Fortunatamente entrò la professoressa a distrarmi. Era una donna piuttosto rotonda, non particolarmente curata e non particolarmente brillante, però mi piaceva, sembrava una persona con forte personalità.

Durante la lezione pensai più volte a dove fosse, a come mai non venisse a lezione. Mi dispiaceva, ma ero consapevole del fatto che se anche fosse venuto avrebbe avuto personalità femminili più "interessanti" (secondo il suo concetto di interessante) della sottoscritta, e sicuramente non si stava facendo altrettanti complessi su dove mi trovassi io.

Ero così presa dalle mie speculazioni, che non mi accorsi di essere rimasta sola in aula, la lezione era ormai terminata da qualche minuto. Presi la borsa e mi affrettai a uscire, ricordandomi che in mezz'ora sarebbe passato il proprietario della mia abitazione a ritirare gli affitti. Cosa mi sarei inventata questa volta? I miei genitori all'ospedale? Che a breve avrei ricevuto un ingente pagamento? Avevo mentito abbastanza, capii che era ora di comportarsi da persona matura quale pretendevo di essere, e decisi che sarei stata sincera.

Seduta sulla mia poltrona un po' malmessa, picchiettavo con il piede a terra. Le mani sudate tremavano.
Sentii bussare e scattai in piedi. Aprii la porta.

-"Salve signorina, sono venuto a ritirare tre quote" disse sorridendo il signor Parisi, era un ometto anziano, dall'aria simpatica. Il suo viso subito si rabbuiò quando mi vide in quelle condizioni, aveva capito. Fece per aprire bocca ma scoppiai a piangere silenziosamente, non sapendo cosa dire.

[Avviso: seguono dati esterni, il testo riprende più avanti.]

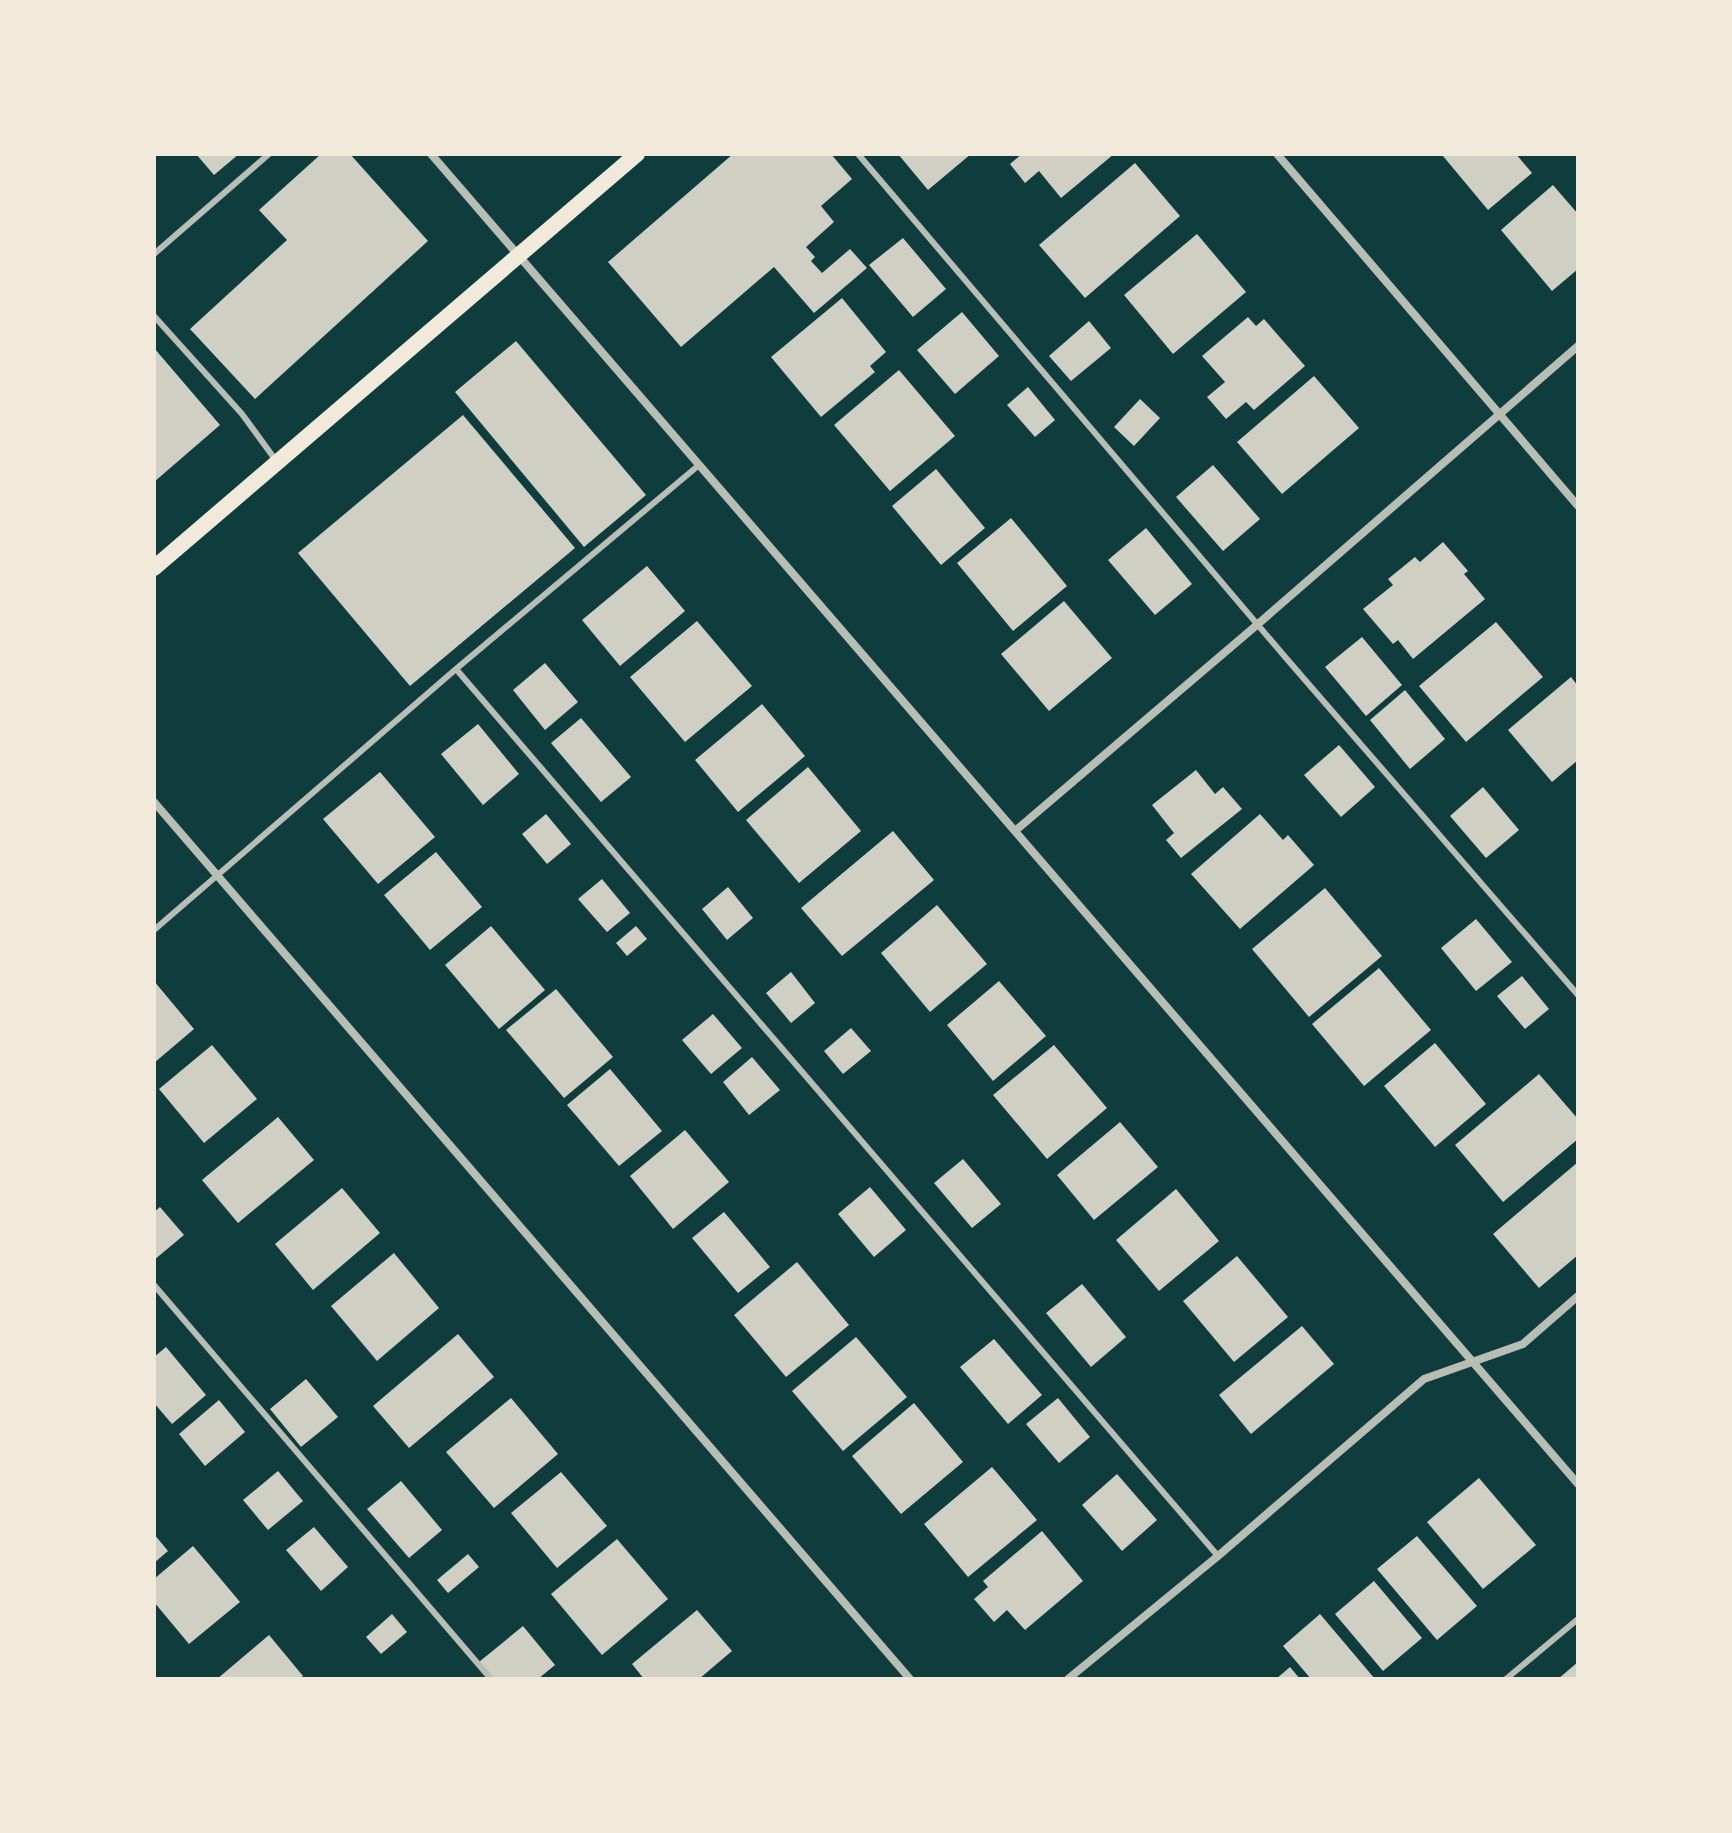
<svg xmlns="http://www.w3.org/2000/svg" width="1732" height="1833" font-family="'Alegreya Sans',sans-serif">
<rect width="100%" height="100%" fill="#0f3d3e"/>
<path fill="#cfcfc3" d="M196 154H239L214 175Z
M321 154H350L428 241 255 399 190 329 287 240 259 210Z
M733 154H831L852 179 821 206 834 222 806 247 815 257 811 261 822 273 850 249 867 268 814 313 774 267 681 347 608 262Z
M898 154H971L928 190Z
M1022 154H1114L1061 198 1039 171 1025 183 1010 164Z
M1445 154H1516L1532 173 1488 210 1443 156Z
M1135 163 1180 216 1085 298 1039 245Z
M1553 185 1578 214V269L1552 291 1501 230Z
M1197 234 1246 292 1173 354 1124 295Z
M903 238 946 289 913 317 869 265Z
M842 298 886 352 870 366 875 372 821 417 771 357Z
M962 312 999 356 955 394 917 350Z
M1248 317 1256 326 1264 319 1305 366 1254 410 1246 402 1226 419 1207 397 1225 382 1202 356Z
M1089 321 1111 348 1071 381 1049 356Z
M516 341 646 495 584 547 455 392Z
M154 348 220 425 154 482Z
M899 370 955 436 890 491 834 425Z
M1314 376 1359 428 1282 494 1237 442Z
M1028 387 1055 420 1035 437 1007 405Z
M1140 399 1160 418 1134 446 1114 427Z
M463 415 575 548 410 686 298 553Z
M1213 465 1260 519 1223 551 1176 497Z
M936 469 985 528 941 565 892 506Z
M1011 518 1067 586 1013 631 957 563Z
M1146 528 1192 584 1155 615 1108 560Z
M1443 542 1468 571 1464 574 1485 599 1413 659 1398 640 1393 644 1363 609 1393 585 1388 579 1415 557 1420 562Z
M647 566 685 611 620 666 582 620Z
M1064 601 1112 658 1049 711 1001 654Z
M697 621 752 686 685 742 630 677Z
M1496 622 1543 677 1466 742 1419 686Z
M1362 637 1402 685 1366 716 1325 667Z
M545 663 578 702 545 730 513 690Z
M1571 677 1578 686V760L1552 782 1508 730Z
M1405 690 1445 739 1410 769 1370 720Z
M762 704 805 756 738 812 695 760Z
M581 718 631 777 601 802 551 743Z
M478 724 519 774 483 805 441 754Z
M1339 745 1375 787 1341 817 1304 775Z
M808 767 861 831 799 883 746 820Z
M1196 770 1215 794 1223 787 1242 809 1181 858 1166 840 1174 833 1152 805Z
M380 772 435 837 378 884 323 819Z
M1483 787 1519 830 1486 858 1450 816Z
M546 814 571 844 547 864 522 834Z
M1260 814 1283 840 1288 835 1314 865 1240 929 1191 874Z
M893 831 934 880 842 956 801 908Z
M436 852 482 907 430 950 384 895Z
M602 879 630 913 607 932 578 899Z
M728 887 753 918 727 940 702 909Z
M1325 888 1382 956 1309 1017 1252 949Z
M937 905 987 964 930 1012 881 953Z
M1476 919 1512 962 1476 991 1441 948Z
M491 926 545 990 499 1029 445 965Z
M636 926 647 939 627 956 616 943Z
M1379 968 1431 1030 1364 1086 1312 1024Z
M791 972 815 1003 791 1023 766 993Z
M1522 976 1549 1009 1525 1029 1497 996Z
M154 981 194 1029 154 1063Z
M999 981 1046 1036 993 1081 947 1025Z
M556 989 613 1057 564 1098 506 1030Z
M713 1014 742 1048 711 1074 682 1040Z
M851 1028 871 1051 843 1074 824 1051Z
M1435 1043 1486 1104 1435 1147 1384 1086Z
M212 1045 257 1099 204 1143 159 1089Z
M1054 1045 1107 1108 1047 1159 993 1095Z
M752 1057 780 1090 749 1115 723 1082Z
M610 1069 662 1131 619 1166 567 1105Z
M1539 1074 1578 1119V1139L1503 1202 1455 1145Z
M278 1117 314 1160 238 1223 202 1180Z
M1120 1122 1158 1167 1094 1220 1057 1175Z
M685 1130 729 1182 673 1229 630 1176Z
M963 1159 1001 1204 972 1228 934 1183Z
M1578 1162V1255L1539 1288 1493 1234Z
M870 1187 906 1230 874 1257 838 1214Z
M342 1188 380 1233 313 1290 275 1244Z
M1176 1189 1219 1241 1159 1291 1116 1240Z
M160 1207 184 1235 154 1260V1212Z
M724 1212 770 1267 738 1293 692 1238Z
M394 1253 439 1308 377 1361 331 1306Z
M1237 1256 1288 1317 1234 1362 1183 1301Z
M797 1262 849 1325 786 1377 734 1315Z
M1082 1284 1126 1337 1091 1367 1046 1313Z
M1302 1326 1334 1364 1251 1434 1219 1395Z
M458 1334 494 1377 409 1448 373 1406Z
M856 1337 907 1397 843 1451 792 1391Z
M994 1339 1042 1395 1008 1424 960 1367Z
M166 1347 206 1395 172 1424 154 1403V1357Z
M306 1379 338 1417 301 1447 270 1409Z
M511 1398 558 1454 494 1508 446 1452Z
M1058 1398 1090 1437 1059 1463 1026 1424Z
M219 1400 245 1432 205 1466 179 1434Z
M914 1403 963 1462 901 1514 852 1456Z
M992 1467 1037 1520 968 1577 924 1524Z
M278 1471 303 1501 268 1530 243 1500Z
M561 1472 607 1526 557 1568 511 1513Z
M1117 1474 1157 1520 1122 1551 1082 1505Z
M1479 1478 1536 1545 1483 1589 1427 1522Z
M401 1481 442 1530 409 1558 367 1509Z
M314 1527 348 1567 321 1591 286 1550Z
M1042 1531 1083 1581 1025 1630 1007 1610 994 1622 974 1599 988 1587 983 1581Z
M154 1534 168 1551 154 1563Z
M1417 1536 1477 1606 1437 1640 1377 1569Z
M617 1539 668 1599 602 1655 551 1594Z
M193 1546 240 1602 189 1644 154 1602V1579Z
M468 1554 479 1567 448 1593 437 1580Z
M1374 1581 1422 1638 1383 1671 1335 1614Z
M697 1610 732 1651 699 1679H644L632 1664Z
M392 1614 407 1632 381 1654 366 1637Z
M1320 1614 1375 1679H1311L1283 1646Z
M523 1626 555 1665 538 1679H493L479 1662Z
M269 1635 303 1676 299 1679H217Z
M1578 1662V1679H1558Z
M1290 1667 1300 1679H1276Z"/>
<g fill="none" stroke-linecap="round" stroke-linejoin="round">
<path stroke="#b8beb3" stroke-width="6" d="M858 154 1286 658 1578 995
M154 254 269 154
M154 316 242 414 277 462
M456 669 1218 1556
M154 930 456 669 699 465
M154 1285 491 1679
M1506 1679 1578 1619"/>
<path stroke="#b8beb3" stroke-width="8" d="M431 154 1578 1484
M1277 154 1578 506
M154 802 910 1679
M1015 831 1258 624 1578 346
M1068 1679 1218 1556 1424 1379 1523 1344 1578 1296"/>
<path stroke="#f1e9da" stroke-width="16" d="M154 568 637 154"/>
</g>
<rect width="1732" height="1833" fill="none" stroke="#f1e9da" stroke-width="312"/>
</svg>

Quando fui più tranquilla, lo guardai negli occhi e gli dissi sinceramente che stavo facendo il possibile per guadagnare quei soldi, ma che probabilmente non sarei mai riuscita a ridargli tutta la cifra. Scosse la testa. Cercai anche di proporgli di lavorare per lui in cambio di uno sconto sull'affitto, ma a malincuore dovette dirmi che non ne aveva bisogno, e che sarei stata soltanto un peso in più. Si dimostrò anche piuttosto disponibile per lo sfratto, mi diede tempo una settimana e mi assicurò che lui stesso mi avrebbe fatto presente qualche posto un po' meno costoso dove potermi trasferire.



Quando richiusi il portone sentii altre due calde lacrime scendermi sulle guance. Mi sedetti e appoggiai i gomiti sulle ginocchia portando la testa tra le mani. Cercavo di respirare profondamente per calmarmi. Stava andando tutto a rotoli, non era passato neanche metà semestre che già ero senza casa. Serviva un contrattacco da parte mia, dovevo rimboccarmi le maniche e ricominciare con più grinta di prima, con più energia, ma non ero sicura ne sarei stata in grado.

Ruppe quel silenzio assordante la suoneria del mio telefono. Sicuramente erano i miei genitori, ma non me la sentivo di dirgli la verità, anche perché probabilmente mi avrebbero detto di tornare a casa. La mia vera casa. Giustificandosi con frasi fatte come "Non sei ancora pronta", o "Non possiamo permettercelo", o peggio "Meriti di meglio".

Presi in mano il telefono. Numero privato, risposi.